-
Pengibaran bendera Israel di Masjid Al-Aqsa memicu kemarahan diplomatik dan kecaman hukum internasional.
-
Qatar dan Pakistan menuntut perlindungan situs suci dari aksi provokatif pemukim bersenjata.
-
Pelanggaran status quo di Yerusalem meningkatkan risiko eskalasi konflik di wilayah Palestina.
Tindakan tersebut dipandang sebagai tantangan langsung terhadap otoritas wakaf yang selama ini mengelola kompleks suci.
Masjid Al-Aqsa memiliki nilai historis dan spiritual yang mendalam bagi umat Muslim di seluruh dunia.

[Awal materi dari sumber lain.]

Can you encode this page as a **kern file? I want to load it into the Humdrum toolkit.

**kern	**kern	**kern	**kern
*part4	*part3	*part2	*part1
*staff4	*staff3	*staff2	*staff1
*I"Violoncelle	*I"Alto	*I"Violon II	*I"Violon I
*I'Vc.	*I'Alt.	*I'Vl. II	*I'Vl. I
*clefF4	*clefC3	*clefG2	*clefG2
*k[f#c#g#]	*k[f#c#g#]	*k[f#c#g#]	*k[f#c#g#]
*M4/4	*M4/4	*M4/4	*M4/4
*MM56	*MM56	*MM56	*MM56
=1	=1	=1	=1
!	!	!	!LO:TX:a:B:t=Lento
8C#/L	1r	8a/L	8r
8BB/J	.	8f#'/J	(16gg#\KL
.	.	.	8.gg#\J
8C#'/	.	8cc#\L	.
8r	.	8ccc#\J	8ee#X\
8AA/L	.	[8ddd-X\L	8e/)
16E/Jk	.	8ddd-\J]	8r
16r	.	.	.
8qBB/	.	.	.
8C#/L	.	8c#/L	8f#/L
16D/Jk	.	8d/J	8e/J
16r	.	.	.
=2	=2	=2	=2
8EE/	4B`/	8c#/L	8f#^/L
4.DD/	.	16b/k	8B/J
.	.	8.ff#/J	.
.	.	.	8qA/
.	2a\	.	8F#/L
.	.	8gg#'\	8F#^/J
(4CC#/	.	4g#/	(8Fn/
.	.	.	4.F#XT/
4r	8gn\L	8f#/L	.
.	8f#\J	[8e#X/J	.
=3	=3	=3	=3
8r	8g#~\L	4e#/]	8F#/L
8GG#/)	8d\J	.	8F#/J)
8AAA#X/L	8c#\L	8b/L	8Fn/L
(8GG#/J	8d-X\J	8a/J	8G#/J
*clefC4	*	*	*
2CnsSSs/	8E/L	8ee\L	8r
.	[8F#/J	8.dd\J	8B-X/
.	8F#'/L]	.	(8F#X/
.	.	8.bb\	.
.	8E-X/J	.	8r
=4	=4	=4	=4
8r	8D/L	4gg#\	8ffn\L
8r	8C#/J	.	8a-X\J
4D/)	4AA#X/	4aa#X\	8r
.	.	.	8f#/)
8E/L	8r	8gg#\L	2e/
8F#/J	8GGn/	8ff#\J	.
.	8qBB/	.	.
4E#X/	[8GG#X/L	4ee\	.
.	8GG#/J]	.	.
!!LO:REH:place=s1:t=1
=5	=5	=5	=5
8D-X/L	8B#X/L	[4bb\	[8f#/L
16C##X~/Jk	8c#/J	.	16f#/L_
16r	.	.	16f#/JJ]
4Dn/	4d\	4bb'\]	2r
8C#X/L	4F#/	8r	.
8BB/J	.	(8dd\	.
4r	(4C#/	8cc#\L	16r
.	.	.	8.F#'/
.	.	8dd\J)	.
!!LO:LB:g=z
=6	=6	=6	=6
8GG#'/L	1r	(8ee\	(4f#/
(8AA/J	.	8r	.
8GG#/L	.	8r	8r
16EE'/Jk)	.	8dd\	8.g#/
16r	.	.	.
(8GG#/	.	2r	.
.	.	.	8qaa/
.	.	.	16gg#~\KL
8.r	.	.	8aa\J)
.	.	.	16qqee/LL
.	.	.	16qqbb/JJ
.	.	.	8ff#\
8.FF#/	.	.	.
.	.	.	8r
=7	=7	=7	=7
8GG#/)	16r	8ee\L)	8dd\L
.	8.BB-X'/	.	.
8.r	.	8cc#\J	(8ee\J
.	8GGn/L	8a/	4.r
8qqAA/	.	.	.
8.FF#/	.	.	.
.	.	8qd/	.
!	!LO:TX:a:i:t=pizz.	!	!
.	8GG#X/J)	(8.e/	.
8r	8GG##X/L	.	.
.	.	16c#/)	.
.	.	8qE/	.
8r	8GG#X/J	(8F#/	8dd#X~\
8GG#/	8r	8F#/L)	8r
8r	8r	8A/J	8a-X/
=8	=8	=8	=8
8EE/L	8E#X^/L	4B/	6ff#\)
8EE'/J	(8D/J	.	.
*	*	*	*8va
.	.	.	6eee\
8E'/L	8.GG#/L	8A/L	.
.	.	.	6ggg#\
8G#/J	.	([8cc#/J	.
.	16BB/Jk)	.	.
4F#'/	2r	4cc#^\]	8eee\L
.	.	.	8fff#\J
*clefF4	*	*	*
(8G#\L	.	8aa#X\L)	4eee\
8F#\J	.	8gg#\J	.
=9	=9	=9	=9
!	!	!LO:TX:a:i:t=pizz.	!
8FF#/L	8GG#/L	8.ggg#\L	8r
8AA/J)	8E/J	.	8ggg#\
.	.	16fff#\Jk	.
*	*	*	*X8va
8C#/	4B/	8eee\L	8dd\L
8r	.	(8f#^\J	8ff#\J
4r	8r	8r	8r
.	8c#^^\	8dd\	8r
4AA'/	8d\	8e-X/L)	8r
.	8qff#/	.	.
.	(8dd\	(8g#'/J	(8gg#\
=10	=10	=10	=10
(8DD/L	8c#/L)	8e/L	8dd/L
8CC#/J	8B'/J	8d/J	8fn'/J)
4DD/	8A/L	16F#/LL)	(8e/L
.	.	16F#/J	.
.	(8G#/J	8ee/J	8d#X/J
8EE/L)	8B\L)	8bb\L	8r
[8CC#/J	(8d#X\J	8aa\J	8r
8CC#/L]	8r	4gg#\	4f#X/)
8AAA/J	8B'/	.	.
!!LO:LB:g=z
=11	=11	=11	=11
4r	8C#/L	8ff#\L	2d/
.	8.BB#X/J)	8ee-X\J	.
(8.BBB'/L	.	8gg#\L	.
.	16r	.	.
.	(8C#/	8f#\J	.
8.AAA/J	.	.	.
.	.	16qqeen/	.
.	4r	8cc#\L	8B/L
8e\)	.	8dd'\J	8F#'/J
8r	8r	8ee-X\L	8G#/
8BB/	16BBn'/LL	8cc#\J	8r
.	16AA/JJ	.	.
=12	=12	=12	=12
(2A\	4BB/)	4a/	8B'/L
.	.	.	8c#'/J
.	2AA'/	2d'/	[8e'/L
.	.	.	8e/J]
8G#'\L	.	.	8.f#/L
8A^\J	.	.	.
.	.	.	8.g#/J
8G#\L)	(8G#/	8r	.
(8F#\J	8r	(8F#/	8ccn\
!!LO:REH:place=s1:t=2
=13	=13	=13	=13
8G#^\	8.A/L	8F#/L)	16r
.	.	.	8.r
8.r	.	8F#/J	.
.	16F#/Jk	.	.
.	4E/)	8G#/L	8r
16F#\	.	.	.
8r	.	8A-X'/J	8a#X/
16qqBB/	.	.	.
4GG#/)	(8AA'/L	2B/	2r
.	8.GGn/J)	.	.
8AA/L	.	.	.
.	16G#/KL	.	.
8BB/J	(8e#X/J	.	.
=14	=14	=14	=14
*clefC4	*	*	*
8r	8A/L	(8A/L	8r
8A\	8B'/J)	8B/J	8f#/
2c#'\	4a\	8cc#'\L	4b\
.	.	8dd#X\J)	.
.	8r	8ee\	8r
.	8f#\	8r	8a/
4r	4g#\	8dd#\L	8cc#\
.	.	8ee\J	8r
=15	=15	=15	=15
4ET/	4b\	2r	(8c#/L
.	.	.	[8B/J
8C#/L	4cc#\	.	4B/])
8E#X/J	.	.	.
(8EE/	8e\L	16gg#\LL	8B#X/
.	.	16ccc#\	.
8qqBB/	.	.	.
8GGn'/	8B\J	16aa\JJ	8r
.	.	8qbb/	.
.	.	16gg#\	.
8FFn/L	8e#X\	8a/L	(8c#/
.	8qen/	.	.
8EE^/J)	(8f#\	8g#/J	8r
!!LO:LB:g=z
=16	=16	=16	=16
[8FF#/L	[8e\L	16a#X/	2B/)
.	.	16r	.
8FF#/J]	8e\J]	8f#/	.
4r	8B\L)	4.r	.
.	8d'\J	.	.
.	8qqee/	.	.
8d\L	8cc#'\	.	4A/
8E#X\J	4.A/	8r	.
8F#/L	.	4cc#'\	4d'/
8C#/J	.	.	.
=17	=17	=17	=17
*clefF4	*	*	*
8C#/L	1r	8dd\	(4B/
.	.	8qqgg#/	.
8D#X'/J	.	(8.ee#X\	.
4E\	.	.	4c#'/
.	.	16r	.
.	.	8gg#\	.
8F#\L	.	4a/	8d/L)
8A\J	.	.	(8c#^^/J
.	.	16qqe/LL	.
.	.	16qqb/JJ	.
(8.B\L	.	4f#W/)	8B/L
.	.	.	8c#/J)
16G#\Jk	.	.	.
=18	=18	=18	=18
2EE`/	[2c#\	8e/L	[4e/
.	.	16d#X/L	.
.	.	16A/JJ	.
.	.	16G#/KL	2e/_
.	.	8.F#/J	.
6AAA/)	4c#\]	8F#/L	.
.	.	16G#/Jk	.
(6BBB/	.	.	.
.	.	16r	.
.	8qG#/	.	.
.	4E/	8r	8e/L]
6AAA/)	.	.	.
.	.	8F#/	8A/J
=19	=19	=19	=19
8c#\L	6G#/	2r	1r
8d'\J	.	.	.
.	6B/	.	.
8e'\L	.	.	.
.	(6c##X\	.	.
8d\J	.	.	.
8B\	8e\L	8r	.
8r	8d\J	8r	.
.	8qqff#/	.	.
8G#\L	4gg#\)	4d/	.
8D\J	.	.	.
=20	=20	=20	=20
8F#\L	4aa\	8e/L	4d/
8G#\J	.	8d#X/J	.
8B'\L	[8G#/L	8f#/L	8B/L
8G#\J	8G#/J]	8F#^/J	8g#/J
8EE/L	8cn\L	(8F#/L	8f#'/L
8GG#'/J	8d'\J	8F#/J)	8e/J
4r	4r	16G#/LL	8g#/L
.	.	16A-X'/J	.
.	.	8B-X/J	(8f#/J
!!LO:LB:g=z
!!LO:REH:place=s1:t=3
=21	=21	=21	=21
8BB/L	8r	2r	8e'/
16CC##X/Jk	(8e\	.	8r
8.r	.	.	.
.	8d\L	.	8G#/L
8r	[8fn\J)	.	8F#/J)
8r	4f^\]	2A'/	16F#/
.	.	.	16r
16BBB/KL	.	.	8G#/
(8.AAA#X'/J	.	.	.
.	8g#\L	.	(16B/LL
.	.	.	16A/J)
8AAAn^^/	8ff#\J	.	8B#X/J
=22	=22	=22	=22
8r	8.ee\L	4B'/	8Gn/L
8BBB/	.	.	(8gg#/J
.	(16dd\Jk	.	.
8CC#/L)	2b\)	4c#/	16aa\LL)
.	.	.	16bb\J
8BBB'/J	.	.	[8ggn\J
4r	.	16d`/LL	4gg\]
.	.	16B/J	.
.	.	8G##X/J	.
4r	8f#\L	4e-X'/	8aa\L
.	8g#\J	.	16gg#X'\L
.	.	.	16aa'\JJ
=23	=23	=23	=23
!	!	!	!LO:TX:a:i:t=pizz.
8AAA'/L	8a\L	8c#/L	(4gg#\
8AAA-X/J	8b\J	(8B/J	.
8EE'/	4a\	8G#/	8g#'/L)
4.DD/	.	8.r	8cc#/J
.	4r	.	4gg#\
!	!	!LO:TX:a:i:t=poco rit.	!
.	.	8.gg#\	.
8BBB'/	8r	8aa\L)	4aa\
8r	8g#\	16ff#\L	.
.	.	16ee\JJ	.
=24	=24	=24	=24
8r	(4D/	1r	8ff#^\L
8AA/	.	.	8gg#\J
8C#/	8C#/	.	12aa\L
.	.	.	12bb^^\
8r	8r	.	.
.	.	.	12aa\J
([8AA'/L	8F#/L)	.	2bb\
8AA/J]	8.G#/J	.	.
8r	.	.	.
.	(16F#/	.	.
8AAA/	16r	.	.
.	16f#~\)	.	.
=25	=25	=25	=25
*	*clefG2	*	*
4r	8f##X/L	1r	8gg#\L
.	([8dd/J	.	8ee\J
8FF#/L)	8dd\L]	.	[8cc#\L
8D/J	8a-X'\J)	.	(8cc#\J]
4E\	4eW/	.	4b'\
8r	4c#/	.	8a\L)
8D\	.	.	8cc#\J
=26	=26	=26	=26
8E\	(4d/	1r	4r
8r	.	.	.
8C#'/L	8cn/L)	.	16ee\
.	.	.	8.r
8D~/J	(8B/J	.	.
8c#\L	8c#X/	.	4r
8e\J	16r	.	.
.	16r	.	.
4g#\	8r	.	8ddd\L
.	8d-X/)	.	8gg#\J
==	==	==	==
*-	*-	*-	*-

Bagi umat Yahudi, lokasi tersebut diklaim sebagai Temple Mount yang merupakan situs kuil kuno mereka.
Sejak tahun 2003, otoritas keamanan setempat memberikan izin masuk bagi kelompok pemukim pada jam-jam tertentu secara sepihak.
Situasi saat ini diperparah dengan momentum peringatan Nakba yang selalu menjadi titik didih emosional bagi warga Palestina.
Ketidakstabilan di Tepi Barat menjadi latar belakang yang membuat insiden ini berisiko memicu konflik bersenjata yang lebih besar.